For more efficient use of grid power, the power factor correction technology has been widely used in the switching power supply technology. In the prior art, it is common practice to insert a power factor correction (PFC) circuit between the diode rectifier bridge and the load of the circuit so that the current drawn from the AC supply is also a sine wave signal and its phase changes with the supply voltage. After inserting the power factor correction circuit, the power factor value can be close to 1.
The implementation of a PFC circuit is shown in FIG. 1, which is applied to a boost converter. The boost converter comprises an inductor L, a switch device S, a freewheeling diode D, an output capacitor Cout and an integrated PFC circuit. The supply voltage Vac serves as an input voltage of the boost converter after passing the diode rectifier bridge, the boost converter converts the input voltage to obtain the output voltage Vout.
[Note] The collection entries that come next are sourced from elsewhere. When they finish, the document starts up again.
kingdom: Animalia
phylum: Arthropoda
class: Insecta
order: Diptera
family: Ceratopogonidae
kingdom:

The PFC circuit comprises an error amplifier U1, a multiplier U2, a comparator U3, an RS flip-flop U4, a driver module U5, and a zero current detection circuit (ZCD) U6. The PFC circuit samples the output voltage Vout and inputs it to the error amplifier U1. One input of the multiplier U2 is the output error feedback signal Verror of the error amplifier U1 and the other input is the divided signal Vin of the supply voltage Vac, so that the output current waveform becomes a sine wave following the supply voltage waveform. A sampling resistor R1 and the external switch device S are connected in series to obtain a switch current signal. When a voltage of the sampling resistor R1 is higher than an output of the multiplier U2, the comparator U3 and the RS flip-flop U4 turn over and turn off the external switch device S by the driver module U5. When the zero current detection circuit U6 detects that the inductor current drops to 0, the external switch device S is turned on. The above control mode realizes the critical conduction mode control through a simple way, which is especially suitable for power factor correction circuit with small and medium power.
From the standpoint of stability, the open-loop gain (Gloop) of the PFC circuit is proportional to the square of the supply voltage Vac, the load (Rload) and the gain (K) of the multiplier, which is:Gloop=Vac2×Rlaod×K  (1)
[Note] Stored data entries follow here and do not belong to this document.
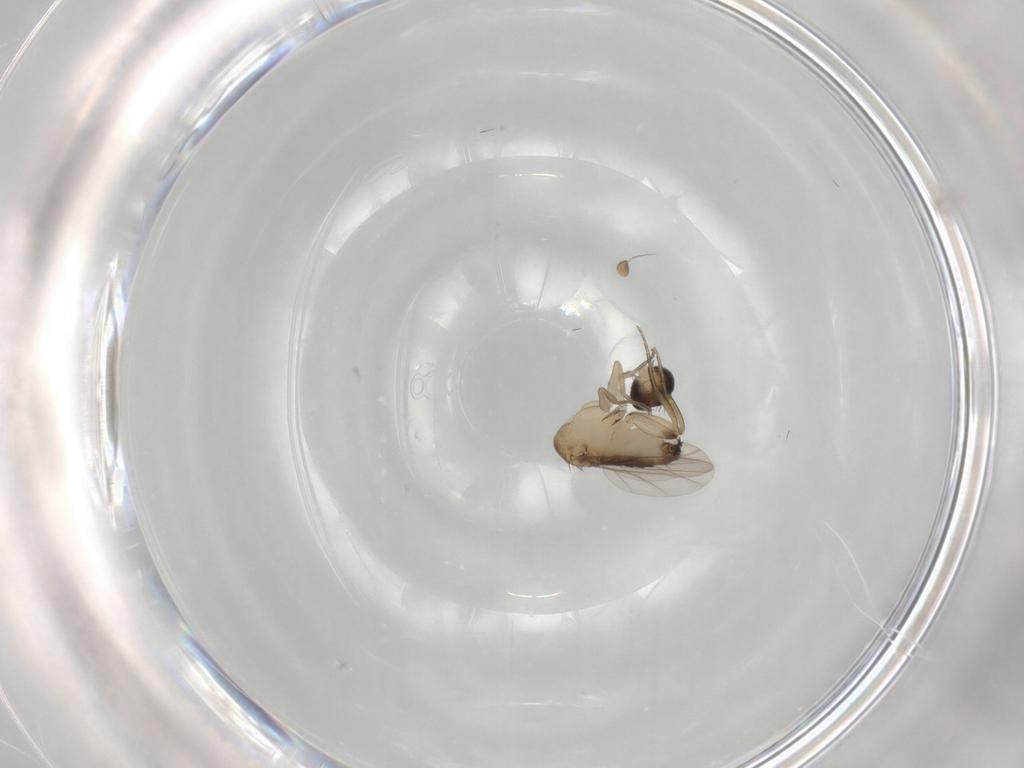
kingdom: Animalia
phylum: Arthropoda
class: Insecta
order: Diptera
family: Phoridae
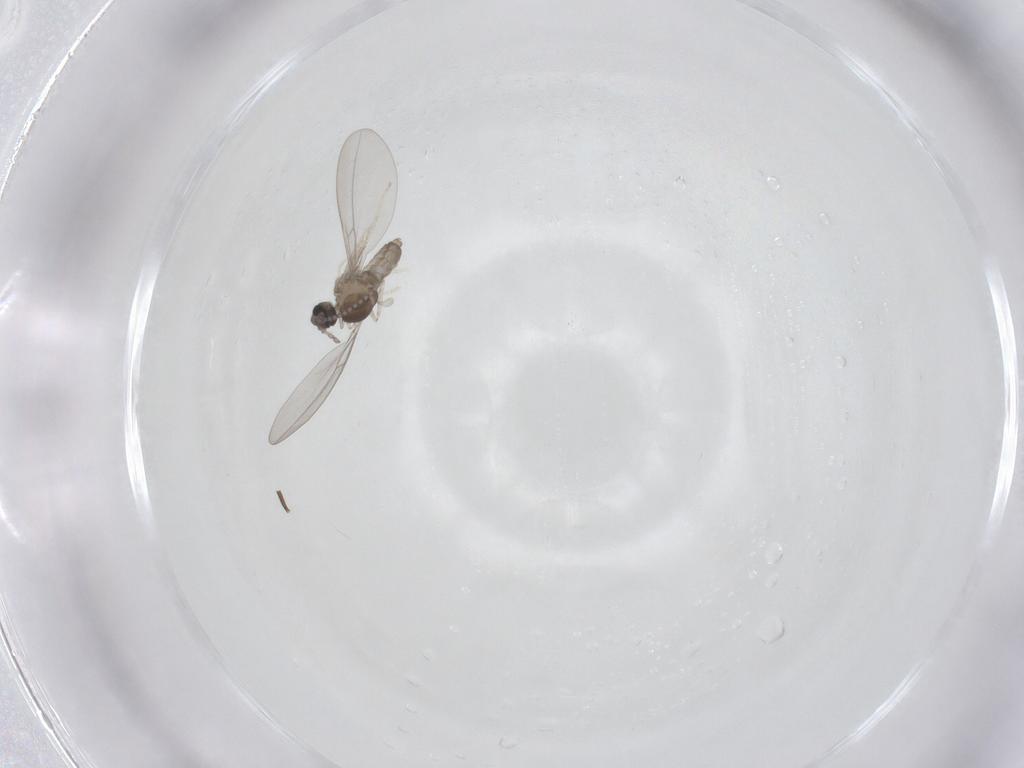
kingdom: Animalia
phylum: Arthropoda
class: Insecta
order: Diptera
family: Cecidomyiidae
In the above PFC circuit, the loop gain is equal to the open-loop gain (Gloop). Since the loop gain is a single-pole system, the unity-gain bandwidth increases as the loop gain increases, which may cause instability of the circuit.
In view of the above problem, one solution is to use a non-linear multiplier, that is, to reduce the gain of the multiplier correspondingly when the input voltage increases, thereby approximately maintaining a constant loop gain. However, the solution has disadvantages of sacrificing the performance of the multiplier and increasing the distortion and non-linearity, which may reduce the power factor correction effect of the PFC circuit.
Another solution to this problem is to introduce a voltage feed-forward circuit that compensates for changes in gain by voltage feed-forward. Specifically, to obtain a peak voltage of the input voltage, the peak voltage is input to the multiplier for operation after passing a 1/V2 circuit, so that the loop gain can be made independent of the input voltage. The solution maintains the linearity of the multiplier, so a better power factor correction effect can be obtained.
In the prior art, a voltage feed-forward circuit is implemented as shown in FIG. 2, which uses an external resistor Rff and an external capacitor Cff to form a peak voltage holding circuit. When the input voltage Vin changes rapidly, the internal charge circuit would rapidly charge the external capacitor Cff. When the input voltage Vin is rapidly reduced, the detection module U7 would turn on the switching transistor M2 to quickly discharge charges on the external capacitor Cff to achieve fast follow-up of changes in the input voltage. The disadvantage of the voltage feed-forward circuit in FIG. 2 is that an additional PIN is required to connect the external resistor Rff and the external capacitor Cff. In addition, the values of the external capacitor Cff and the external resistor Rff are compromised, for example, if the external capacitor Cff values too low, there would be a greater ripple on the external capacitor Cff, thereby affecting the output of the multiplier, increasing the distortion, and reducing the power factor correction effect. If the external capacitor Cff values too high, the response is slowed down, which needs longer time to set the correct voltage feed-forward value, thereby causing larger over-voltage or under-voltage in the output voltage.
Therefore, providing a technical proposal to further improve these defects becomes an urgent issue at present.